Delighted aquarists at Hastings Blue Reef Aquarium are celebrating the birth of nine rare phantasmal poison frog tadpoles – believed to be one of the most toxic amphibians on the planet.

The World Conservation Union considers the phantasmal poison frog to be ‘Endangered’, which means that it faces a very high risk of extinction in the wild.

The species is now thought to survive in only seven sites on mountains in parts of Ecuador.

As well as the nine tadpoles, staff are hopeful many more will start hatching out in the coming weeks.
Blue Reef Aquarium’s Lauren Winstanley said: “The phantasmal frog has a complicated lifecycle which is tricky to successfully replicate in captivity.

“The females lay dozens of eggs on to a leaf. These are then fertilised by the male who guards the eggs for up to two weeks until the developing tadpoles begin to wriggle free of their jelly-like egg cases. Once fully emerged he pulls them onto his back and carries them to a nearby pond or puddle.

“The tadpoles will take up to two months to develop into tiny replicas of their parents; first growing their back legs, then their front legs and finally reabsorbing their tail, before finally leaving their fully aquatic life behind them.
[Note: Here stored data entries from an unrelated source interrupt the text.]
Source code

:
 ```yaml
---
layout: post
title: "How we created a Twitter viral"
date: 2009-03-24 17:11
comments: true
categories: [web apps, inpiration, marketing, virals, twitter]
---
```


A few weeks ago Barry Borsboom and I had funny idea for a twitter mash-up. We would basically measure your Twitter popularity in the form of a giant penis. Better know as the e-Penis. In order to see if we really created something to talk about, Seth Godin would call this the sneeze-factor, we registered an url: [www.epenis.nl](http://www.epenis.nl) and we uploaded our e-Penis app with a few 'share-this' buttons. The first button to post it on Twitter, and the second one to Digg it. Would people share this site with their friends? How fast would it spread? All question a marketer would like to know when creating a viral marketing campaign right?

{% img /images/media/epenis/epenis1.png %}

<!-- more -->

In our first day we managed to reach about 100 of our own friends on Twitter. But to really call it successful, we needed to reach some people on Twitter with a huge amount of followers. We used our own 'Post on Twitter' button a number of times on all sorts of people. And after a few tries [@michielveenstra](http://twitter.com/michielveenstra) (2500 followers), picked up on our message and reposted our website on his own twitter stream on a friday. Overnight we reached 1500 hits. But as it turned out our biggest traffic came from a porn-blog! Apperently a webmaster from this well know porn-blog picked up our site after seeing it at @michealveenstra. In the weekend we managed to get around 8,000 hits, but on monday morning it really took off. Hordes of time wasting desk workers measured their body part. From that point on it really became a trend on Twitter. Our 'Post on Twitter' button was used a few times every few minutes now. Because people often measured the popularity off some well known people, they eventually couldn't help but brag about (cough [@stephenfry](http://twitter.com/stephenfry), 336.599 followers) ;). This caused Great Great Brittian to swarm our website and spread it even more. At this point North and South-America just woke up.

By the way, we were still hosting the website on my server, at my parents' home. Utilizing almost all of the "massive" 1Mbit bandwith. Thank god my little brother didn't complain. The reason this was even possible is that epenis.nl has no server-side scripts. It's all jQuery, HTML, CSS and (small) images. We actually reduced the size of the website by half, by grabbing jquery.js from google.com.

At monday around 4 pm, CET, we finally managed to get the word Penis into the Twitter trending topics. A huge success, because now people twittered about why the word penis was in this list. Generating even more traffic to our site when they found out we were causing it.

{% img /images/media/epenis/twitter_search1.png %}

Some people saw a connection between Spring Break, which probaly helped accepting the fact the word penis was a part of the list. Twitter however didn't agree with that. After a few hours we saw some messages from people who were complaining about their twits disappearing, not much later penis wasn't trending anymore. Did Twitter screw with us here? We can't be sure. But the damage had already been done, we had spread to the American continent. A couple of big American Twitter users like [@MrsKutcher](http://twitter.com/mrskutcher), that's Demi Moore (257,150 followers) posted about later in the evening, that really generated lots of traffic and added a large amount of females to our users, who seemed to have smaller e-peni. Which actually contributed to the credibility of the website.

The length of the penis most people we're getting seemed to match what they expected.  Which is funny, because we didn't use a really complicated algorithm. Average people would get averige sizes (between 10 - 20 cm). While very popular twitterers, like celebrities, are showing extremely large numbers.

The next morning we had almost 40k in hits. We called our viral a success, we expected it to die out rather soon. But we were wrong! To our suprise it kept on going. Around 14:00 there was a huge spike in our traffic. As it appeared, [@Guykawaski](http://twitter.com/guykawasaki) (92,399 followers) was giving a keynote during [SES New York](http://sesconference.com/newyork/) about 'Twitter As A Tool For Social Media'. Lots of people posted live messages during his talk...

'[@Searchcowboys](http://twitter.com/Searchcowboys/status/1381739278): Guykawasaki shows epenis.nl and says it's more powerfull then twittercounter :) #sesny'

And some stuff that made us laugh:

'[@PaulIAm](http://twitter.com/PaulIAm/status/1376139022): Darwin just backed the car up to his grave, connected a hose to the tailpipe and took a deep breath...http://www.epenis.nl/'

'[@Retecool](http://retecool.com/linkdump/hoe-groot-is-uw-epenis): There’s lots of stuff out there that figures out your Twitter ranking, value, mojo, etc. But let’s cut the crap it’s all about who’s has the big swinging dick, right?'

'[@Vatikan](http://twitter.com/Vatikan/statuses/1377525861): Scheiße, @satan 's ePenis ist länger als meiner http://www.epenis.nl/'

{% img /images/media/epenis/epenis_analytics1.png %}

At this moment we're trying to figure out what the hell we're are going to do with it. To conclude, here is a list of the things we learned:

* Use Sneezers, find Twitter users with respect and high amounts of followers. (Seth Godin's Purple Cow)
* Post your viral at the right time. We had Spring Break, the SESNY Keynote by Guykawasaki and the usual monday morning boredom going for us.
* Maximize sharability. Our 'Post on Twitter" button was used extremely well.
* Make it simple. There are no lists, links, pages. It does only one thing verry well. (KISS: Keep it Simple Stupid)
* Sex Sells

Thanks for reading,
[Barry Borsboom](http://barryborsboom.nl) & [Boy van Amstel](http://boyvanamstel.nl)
“We use a special tadpole diet, which includes oak leaves, algae and fish flakes, to feed them and ensure they get the correct balance of nutrition and vitamins which will enable them to fully metamorphose into adults,” she added.

Like other species of poison dart frog it is thought the phantasmals develop their toxicity as a result of their diet which includes small insects.

Scientists have discovered that an extract from the skin of the phantasmal poison frog Epipedrobates tricolor can block pain 200 times more effectively than morphine, and without addiction and other serious side effects.